The plumber had escaped with a few bruises; the unfortunate sailor had been picked up dead. Some blame attached to the plumber. His mate, an excellent witness, told us the whole story.

"I was fixing a gas-pipe on the first floor," said the man. "The prisoner was on the roof."

"We won't call him 'the prisoner,'" interrupted the coroner, "at least, not yet. Refer to him, if you please, as the 'last witness.'"

"The last witness," corrected himself the man. "He shouts down the chimney to know if I was ready for him."

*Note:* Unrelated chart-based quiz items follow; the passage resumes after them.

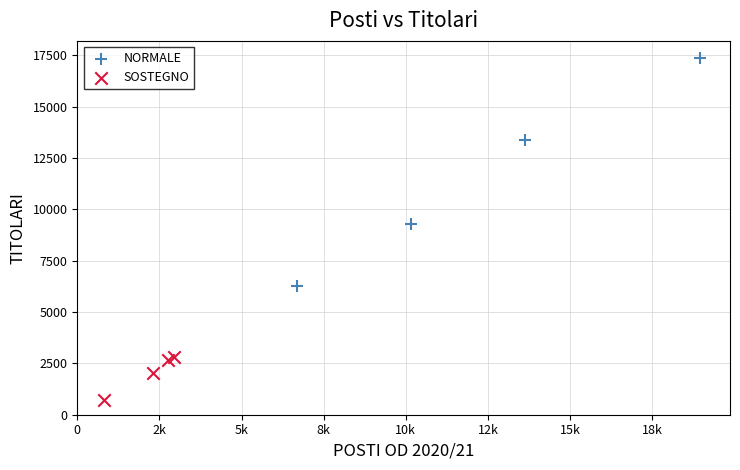

Which series reaches the maximum Y coordinate?

NORMALE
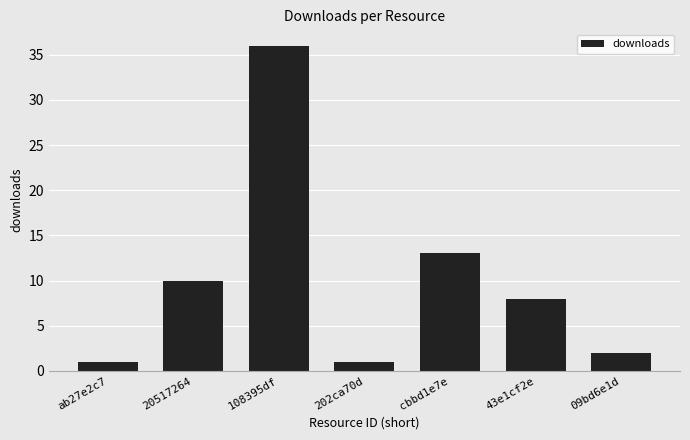

Reading right to left, list all the values displayed in this chart.

09bd6e1d=2	43e1cf2e=8	cbbd1e7e=13	202ca70d=1	108395df=36	20517264=10	ab27e2c7=1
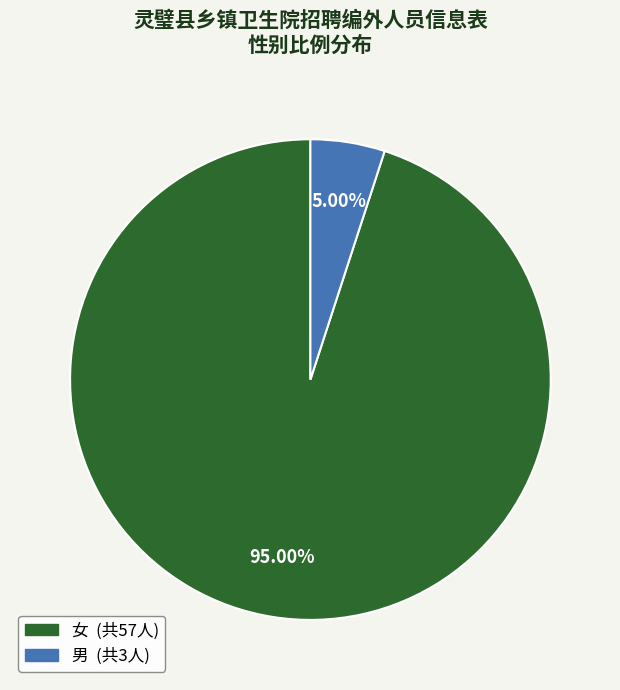

How many segments does this pie chart have?

2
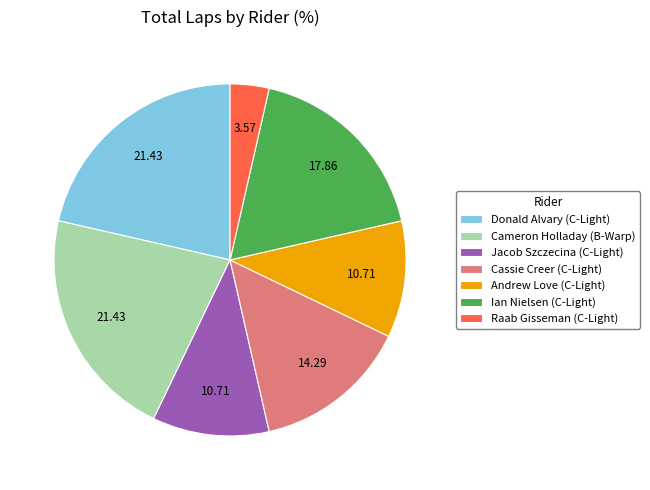

Combined, do Ian Nielsen (C-Light) and Jacob Szczecina (C-Light) account for over 50%?

No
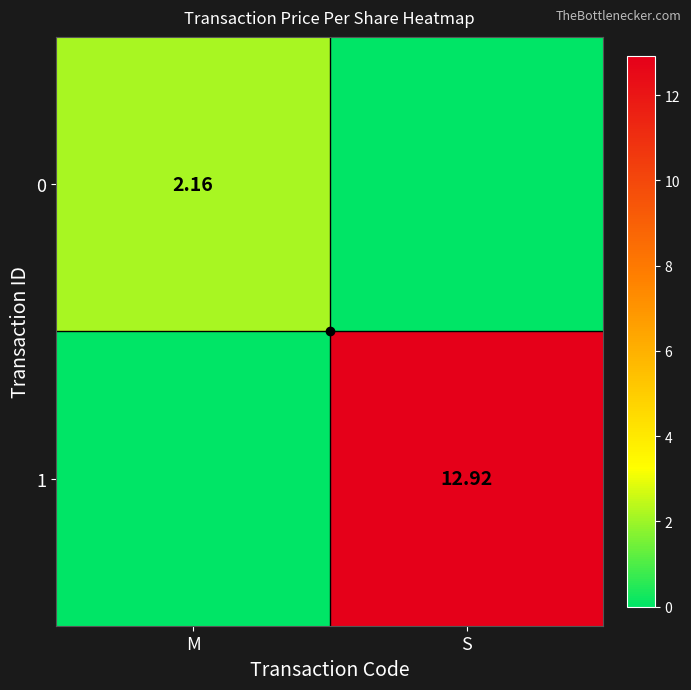

Where does the 0 series first go above 2?

M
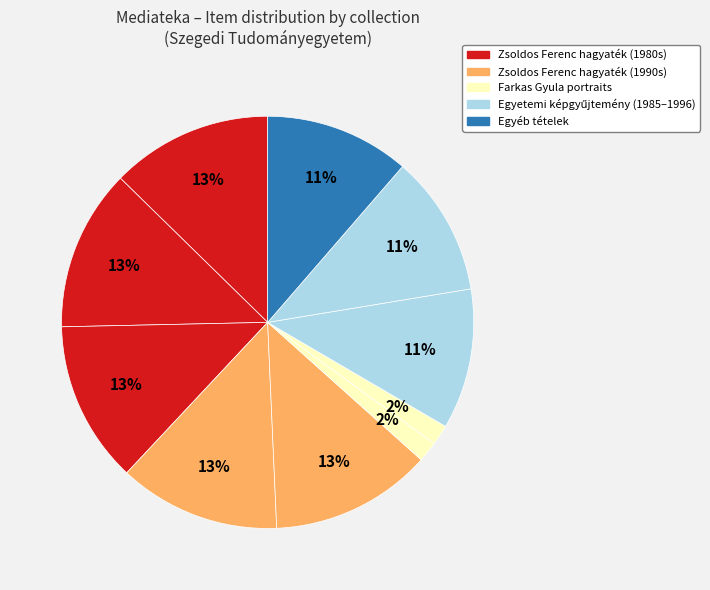

What is the smallest slice in the pie chart?

2613 - Farkas Gyula (003)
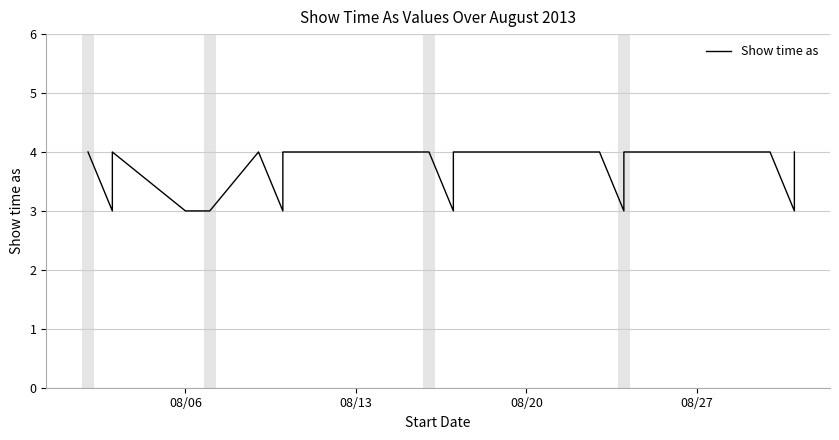

True or false: the data has more than 1 interior local peaks.

True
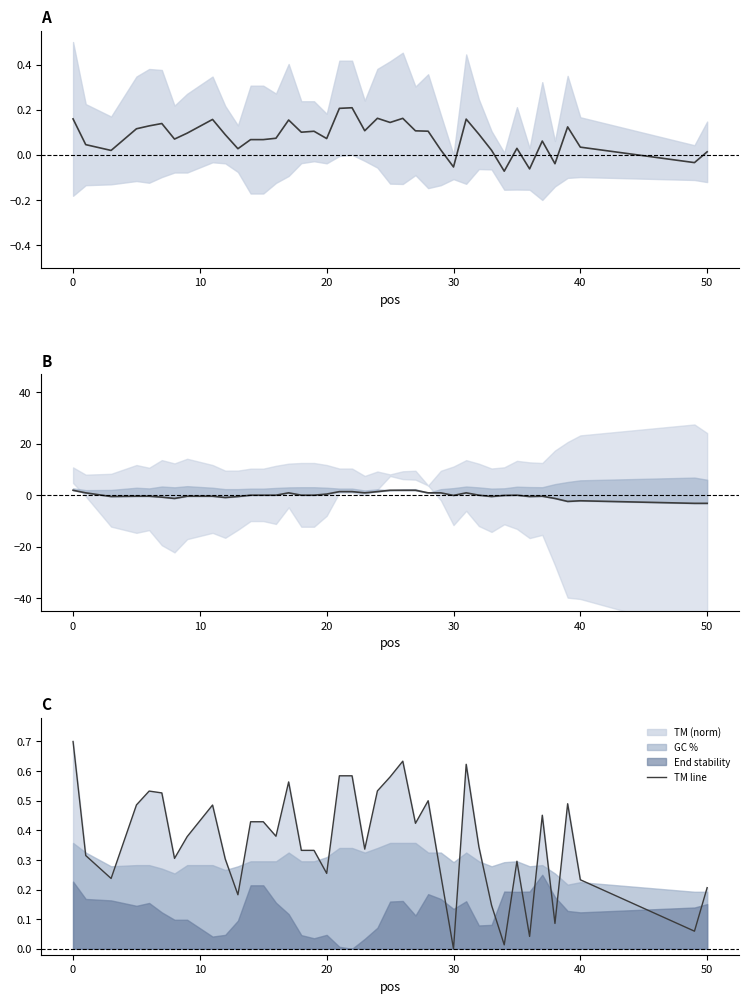

In mean, how many points are lower than both neighbors (excluding endpoints)?

12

"'Ready and waiting,' I says.

"'Right,' he says; 'I'm coming in through the window.'

"'Wait a bit,' I says; 'I'll go down and move the ladder for you.

"'It's all right,' he says; 'I can reach it.'

"'No, you can't,' I says. 'It's the other side of the chimney.'

"'I can get round,' he says.

"Well, before I knew what had happened, I hears him go, smack! I rushes to the window and looks out: I see him on the pavement, sitting up like.

"'Hullo, Jim,' I says. 'Have you hurt yourself?'

"'I think I'm all right,' he says, 'as far as I can tell. But I wish you'd come down. This bloke I've fallen on looks a bit sick.'"

The others headed their flimsy "Sad Accident," a title truthful but not alluring. I altered mine to "Plumber in a Hurry--Fatal Result."

Saying as little as possible about the unfortunate sailor, I called the attention of plumbers generally to the coroner's very just remarks upon the folly of undue haste; pointed out to them, as a body, the trouble that would arise if somehow they could not cure themselves of this tendency to rush through their work without a moment's loss of time.